Tue, 07/03/2007 - 3:39pm
By: Andrew Widener

When Michael Whiteside began working at Coweta-Fayette EMC in 1974, there were 12,000 meters in its service area; today there are around 70,000. Raised in Cochran, Georgia, about 40 miles southeast of Macon, he has witnessed, in a tenure highlighted by his becoming president and CEO in 1983, the sextupling of membership and the absorption of Coweta and Fayette counties into metropolitan Atlanta, a change that continues to revolutionize the landscape and diminish the erstwhile rural character. “The biggest difference in the past 20 years,” which has resulted from the transition from countryside to suburbia, is “all the underground [power lines] we've added…driven by all the subdivisions,” Whiteside noted. “Peachtree City is a good example.”

Atlanta seemed a world away on February 21, 1947 when the EMC opened for business with 686 members, having bought, with loans from the Rural Electrification Administration, power lines from Douglas County and Central Georgia EMCs. A contract negotiated that May arranged for the purchase of electricity from Georgia Power Company. Growth and modernization have been the modi operandi ever since. “When you figure all of the new meters we've added, all of the new commercial and industrial customers we've added, we've added technology to keep up,” Whiteside said. As he noted this, he mentioned that the EMC is preparing to initiate a two-year process of automating all of its meters in October of this year. “We can read all of our meters remotely,” he stated. “We won't have meter-readers any more. It just makes us more efficient and gives us more up-to-date information.”

The notion of efficiency as a guiding principle pervades the 53,000-square-foot headquarters in northern Coweta County. In a large room black plastic chairs form in several rough circles and the floor is contoured for partitions, a mobile hanging from the ceiling tiles between two retractable screens manages to purvey the company's mission with concision to the employees who frequently gather here. Reduction to slogans extolling efficiency is itself efficient and a hallmark of modern commerce.

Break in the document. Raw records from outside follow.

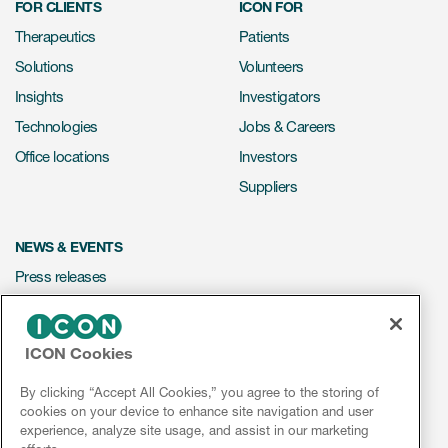
FOR CLIENTS
ICON FOR
Therapeutics
Patients
Solutions
Volunteers
Insights
Investigators
Technologies
Jobs & Careers
Office locations
Investors
Suppliers
NEWS & EVENTS
Press releases
Mediakit
Events
ICON Cookies
Webinars
By clicking “Accept All Cookies,” you agree to the storing of
Social media hub
cookies on your device to enhance site navigation and user
experience, analyze site usage, and assist in our marketing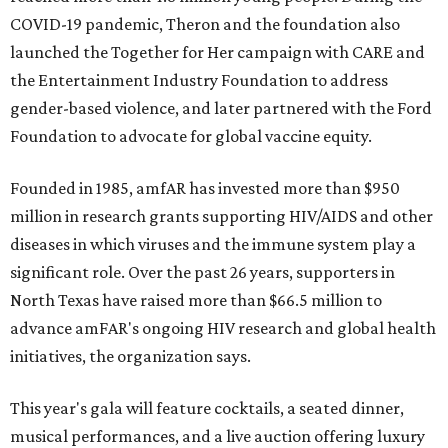
COVID-19 pandemic, Theron and the foundation also
launched the Together for Her campaign with CARE and
the Entertainment Industry Foundation to address
gender-based violence, and later partnered with the Ford
Foundation to advocate for global vaccine equity.
Founded in 1985, amfAR has invested more than $950
million in research grants supporting HIV/AIDS and other
diseases in which viruses and the immune system play a
significant role. Over the past 26 years, supporters in
North Texas have raised more than $66.5 million to
advance amFAR's ongoing HIV research and global health
initiatives, the organization says.
This year's gala will feature cocktails, a seated dinner,
musical performances, and a live auction offering luxury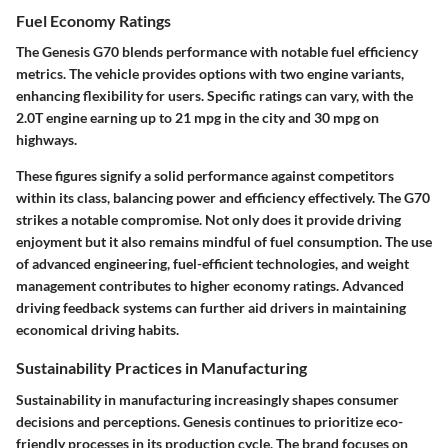
Fuel Economy Ratings
The Genesis G70 blends performance with notable fuel efficiency
metrics. The vehicle provides options with two engine variants,
enhancing flexibility for users. Specific ratings can vary, with the
2.0T engine earning up to 21 mpg in the city and 30 mpg on
highways.
These figures signify a solid performance against competitors
within its class, balancing power and efficiency effectively. The G70
strikes a notable compromise. Not only does it provide driving
enjoyment but it also remains mindful of fuel consumption. The use
of advanced engineering, fuel-efficient technologies, and weight
management contributes to higher economy ratings. Advanced
driving feedback systems can further aid drivers in maintaining
economical driving habits.
Sustainability Practices in Manufacturing
Sustainability in manufacturing increasingly shapes consumer
decisions and perceptions. Genesis continues to prioritize eco-
friendly processes in its production cycle. The brand focuses on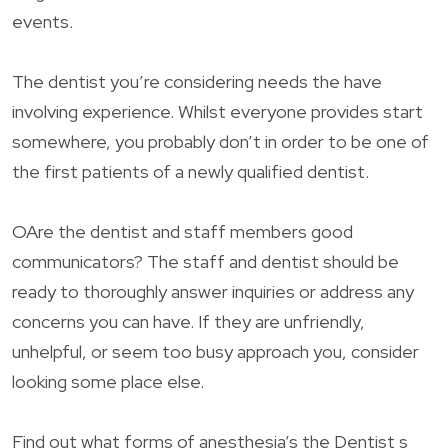
events.
The dentist you’re considering needs the have
involving experience. Whilst everyone provides start
somewhere, you probably don’t in order to be one of
the first patients of a newly qualified dentist.
OAre the dentist and staff members good
communicators? The staff and dentist should be
ready to thoroughly answer inquiries or address any
concerns you can have. If they are unfriendly,
unhelpful, or seem too busy approach you, consider
looking some place else.
Find out what forms of anesthesia’s the Dentist s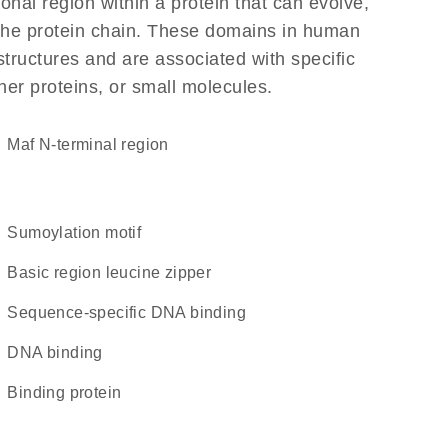
ional region within a protein that can evolve,
f the protein chain. These domains in human
structures and are associated with specific
her proteins, or small molecules.
Maf N-terminal region
Sumoylation motif
Basic region leucine zipper
sequence-specific DNA binding
DNA binding
binding protein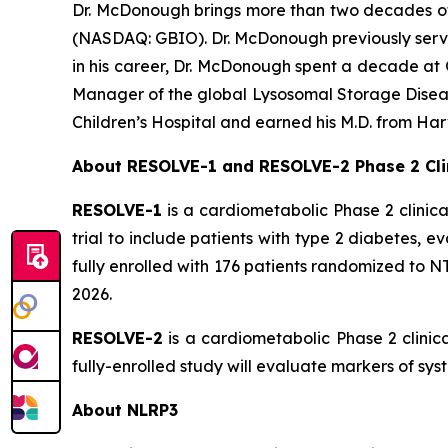
Dr. McDonough brings more than two decades of l
(NASDAQ: GBIO). Dr. McDonough previously served
in his career, Dr. McDonough spent a decade at 
Manager of the global Lysosomal Storage Disease
Children’s Hospital and earned his M.D. from Ha
About RESOLVE-1 and RESOLVE-2 Phase 2 Clin
RESOLVE-1
is a cardiometabolic Phase 2 clinica
trial to include patients with type 2 diabetes, 
fully enrolled with 176 patients randomized to NT-0
2026.
RESOLVE-2
is a cardiometabolic Phase 2 clinic
fully-enrolled study will evaluate markers of sy
About NLRP3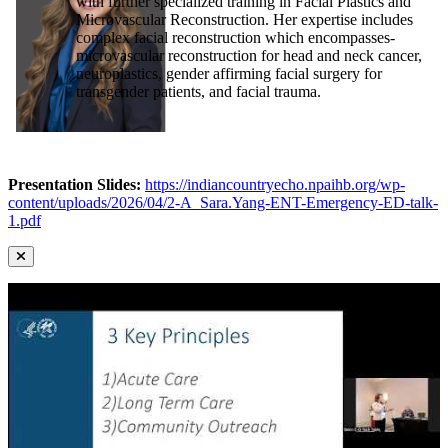
with further specialized training in Facial Plastics and
Microvascular Reconstruction. Her expertise includes
complex facial reconstruction which encompasses-
microvascular reconstruction for head and neck cancer,
neuroplastics, gender affirming facial surgery for
transgender patients, and facial trauma.
Presentation Slides:
https://indiancountryecho.npaihb.org/wp-
content/uploads/2026/04/2-A_Sara.Yang-ENT-Emergency-ED-talk-
1.pdf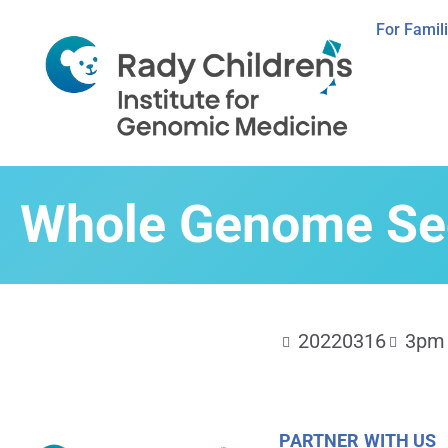
For Famil
Whole Genome Seq
20220316
3pm 
PARTNER WITH US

The words and their pictorial manifestations dangling from the mobile possessed an especial quality of comedic condescension: "Controlling Costs" is portrayed by a pair of scissors chopping through a dollar bill, "Improving Reliability" by a clock emblazoned with "Power," "Improving Revenue" by two people with rope straining to fell a tree, its branches populated by cash, and "Safety" by a hard hat with a bloated check mark on top.

Mary Ann Bell is the director of public relations who, after 33 years in a windowless office at the Newnan branch, has a second-story view of part of the 73-acre campus and enjoys going to the wellness center to exercise during her lunch break. Marcy Beidleman has for four years handled customer service, answering phone calls, emails, letters, and internet submissions. She said it is mostly quiet (unless children enchant themselves with the echo of their own voices) because “a lot of people don't know we're here” but that “traffic has picked up because of the annual meetings.”

The yearly gatherings of Coweta-Fayette EMC's members began in 1948. In August of that year, 9 percent of the membership (196 people) attended the meeting. These days turnout is in the several thousands, and the festivities, called Fun on the Midway, recall the timeless fairground amusements of the 1950s, when these meetings served as focal civic events in Newnan. Unfortunately there is another tradition contemporary residents of the EMC's purview are no longer allowed: the gold medallion, a distinction that once embellished the front doors of all members who had certifiably eschewed gas and fuel and gone “total electric.” Though there has not yet been created a similar honor pertaining to green power, earth-friendly options certainly seem to be the basket into which the EMC is placing its eggs. Around 30 percent of EMC members said in a survey conducted before the introduction of green power that they would be willing to pay a few dollars extra each month for the measure. The response so far has been participation of around 5 percent, which Whiteside euphemistically characterized as “not as great as we would have liked;” He continued, "As we think more about climate change and the other things that are going on in the U.S. about renewables, we'll start to get more participation in the programs.” Even so, in spite of what is apparent consumer ennui at the prospect of employing green power in their homes, Whiteside vowed to move forward.

The preponderance of Coweta and Fayette citizens will move forward with him, too, because of the Georgia Territorial Electric Service Act of 1973, which granted Coweta-Fayette EMC exclusive power rights to the area. (Newnan Utilities and Georgia Power have pockets of customers in the counties, and large customers generating more than 900 kilowatts may choose their provider.) There is an interesting motto at Coweta-Fayette EMC regarding its customer service: "If they had a choice," the unstated second part of this being, “they would choose us.” The motto seems untestable, but after 60 years of the EMC's success, the choice appears to have come back in the affirmative.